I wasn’t honest with myself or others
He had a close friendships with all his ex’s and one female friend, I was happy with this at the start of the relationship until I saw a conversation between him and his female friend, it sent the cogs working, it ate away at me for a month or so I asked him and they were just friends, always have been nothing else. I snooped it was wrong over the new year and found messages and photos I did not like. I confonted him about the photos and he said they had being sent before we met, I didnt check the date before he deleted them and I believed him, he was so upset and remorseful. He also told me that they had slept together on a number of occassions no strings no relationship. I forgave him and we carried on, but he was aware that I was not keen on her and their friendship and I just asked him to be respectful of me, I didnt want him to no contact her as in my book that was childish for me to ask of him.

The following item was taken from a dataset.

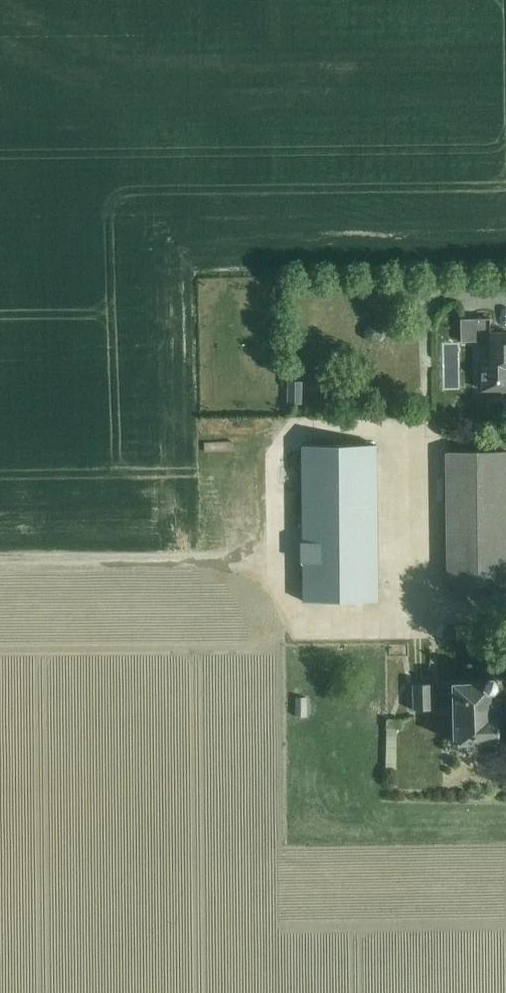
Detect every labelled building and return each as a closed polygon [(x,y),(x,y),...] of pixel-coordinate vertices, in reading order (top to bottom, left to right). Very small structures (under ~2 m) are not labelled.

Fast forward 4 months, the contact had ramped up as she had found out she was pregnant by a one night stand, and she and her new bf were keeping the baby. I could understand this…..he is her friend….anyway something made me look at his phone again, I know this is bad form but my gut made me…..and again I found new recent photos graphic ones and messages text sex….. I again got upset and confronted him…..he said it was me he wanted, I asked him outright and said I would walk away right then if he wanted out, he said it was me, me he wanted to marry have kids with….but he could explain why they were texting….. all this made me insecure alongside his military job and things constantly changing, i was insecure.
Two weeks later after an arguement he broke up with me saying that he loved me, he was crazy about me, wanted to marry me but that at the moment he couldn’t give me what he wanted to give me and what I deserved……
Im more annoyed that I didn’t do the breaking, taken for a fool I think…..now thats the truth.
Thank you for listening
why would he do that and say the opposite??